[EVENT] Civil Society Caucus for Climate Justice

You are currently viewing [EVENT] Civil Society Caucus for Climate Justice

The Civil Society Caucus for Climate Justice will provide a parallel people-led process for civil society, especially those unable to participate at the 27th Conference of Parties (COP) of the United Nations Framework Convention on Climate Change (UNFCCC) taking place at Sharm El-Sheikh, Egypt from 6 to 18 November, 2022. The activity intends to surface grassroots analyses of the climate crisis, its impacts and consequences to human rights and development of the most affected peoples and areas, and their key demands to decision makers at the UN climate negotiations, and conduct independent civil society actions. It also aims to develop initial strategies for conducting coordinated action and mobilization of civil society for COP28 in Dubai, UAE. The Caucus situates itself within the broader effort of the global climate justice movement to build enabling spaces for alternative articulation for common messages and action to challenge the UN climate negotiations.

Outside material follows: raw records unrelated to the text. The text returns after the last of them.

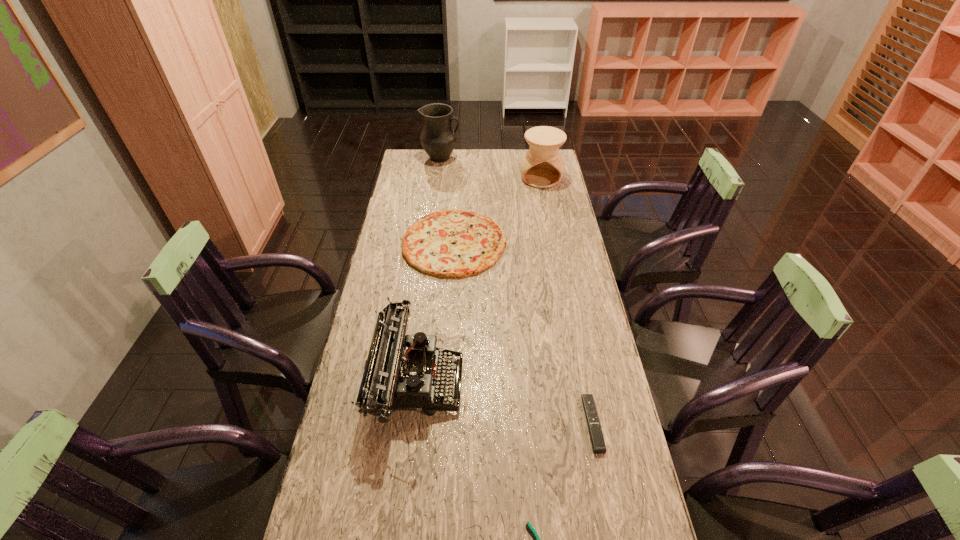
I want to click on the farthest object, so click(x=438, y=139).

At what (x,y) coordinates should I click in order to perform the action: click on pottery. Please return your answer as a coordinate pair (x, y). The height and width of the screenshot is (540, 960). Looking at the image, I should click on (542, 166).

I want to click on the fourth shortest object, so click(x=402, y=372).

Where is `the third shortest object`? Image resolution: width=960 pixels, height=540 pixels. the third shortest object is located at coordinates (451, 243).

Identify the location of pizza. The image size is (960, 540). (x=451, y=243).

Where is `remote control`? remote control is located at coordinates (596, 436).

You are a GUI agent. You are given a task and a screenshot of the screen. Output one action in this format:
    pyautogui.click(x=<x>, y=<y>)
    Task: Click on the free spot located 0.140m on the handle side of the farthest object
    
    Given the screenshot: What is the action you would take?
    pyautogui.click(x=489, y=158)

Find the location of `vacant space located 0.200m at the open side of the fifth nearest object`. vacant space located 0.200m at the open side of the fifth nearest object is located at coordinates (548, 215).

The width and height of the screenshot is (960, 540). Identify the location of free space located 0.170m on the keyboard of the third tallest object. (521, 380).

Find the location of `free space located 0.230m on the front of the fourth tallest object`. free space located 0.230m on the front of the fourth tallest object is located at coordinates 448,329.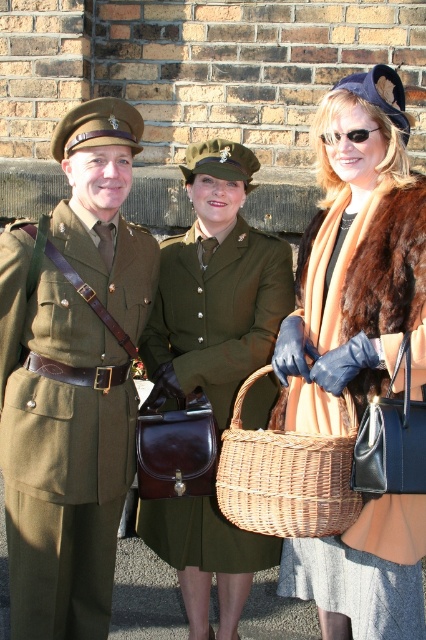
What are the coordinates of the olive green fabric uniform at center?

The olive green fabric uniform at center is located at coordinates point (218, 310).

Based on the scene description, which object is positioned to the left of the other? The olive green fabric uniform at center or the woven brown basket at center?

The olive green fabric uniform at center is to the left of the woven brown basket at center according to the description.

Looking at this image, you are standing in front of the brick wall and want to place a small flag exactly halfway between point (x=85, y=625) and point (x=376, y=164). Considering their positions relative to you, will the flag be closer to the wall or to you?

The flag placed halfway between point (x=85, y=625) and point (x=376, y=164) will be closer to the wall because point (x=376, y=164) is farther away from the viewer, so the midpoint leans towards it, making the flag closer to the wall.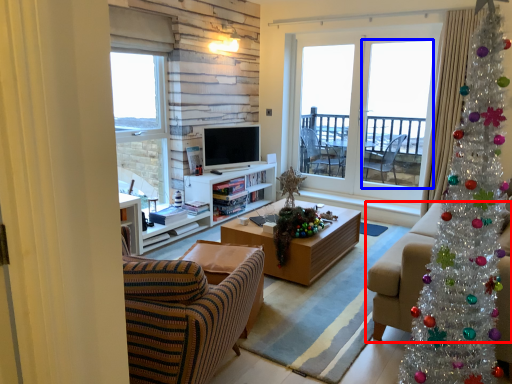
Question: Which of the following is the closest to the observer, studio couch (highlighted by a red box) or screen door (highlighted by a blue box)?

Choices:
 (A) studio couch
 (B) screen door

Answer: (A)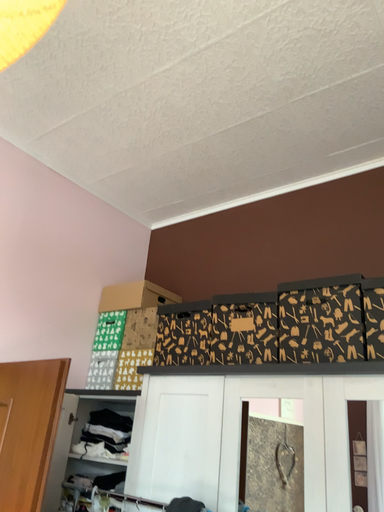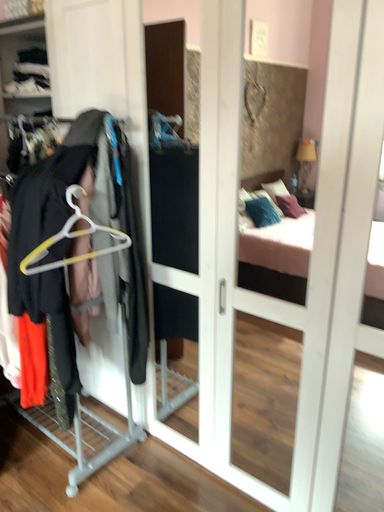
Question: Which way did the camera rotate in the video?

Choices:
 (A) rotated upward
 (B) rotated downward

Answer: (B)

The Caucus will be holding three plenary sessions tackling key people’s issues and concerns in the struggle for climate justice. The sessions will be held in hybrid format.

Plenary 1: On the socio-economic situation and climate priorities of the Middle East and North Africa (MENA)

The session aims to highlight people’s socioeconomic and climate issues and struggles in the region where COP27 is currently being held. Major global policy meetings will also be held in the region next year, including COP28.

Plenary 2: COP27 Report back and ways forward

The session will discuss the relevance of key COP27 outcomes (on adaptation and mitigation, finance, loss and damage, Article 6, people’s participation and civic space) to people’s struggle for climate justice in the global South.

Plenary 3: Advancing climate justice through system change (thematic and sectoral issues)

The session will provide a multidimensional analysis of the climate crisis, from the roles of the IMF and World Bank in promoting false climate solutions to pave a corporate recovery, the interlinkages of neoliberal trade and unsustainable production and consumption systems, to concerns and issues of women, land and environmental defenders, and other marginalised sectors.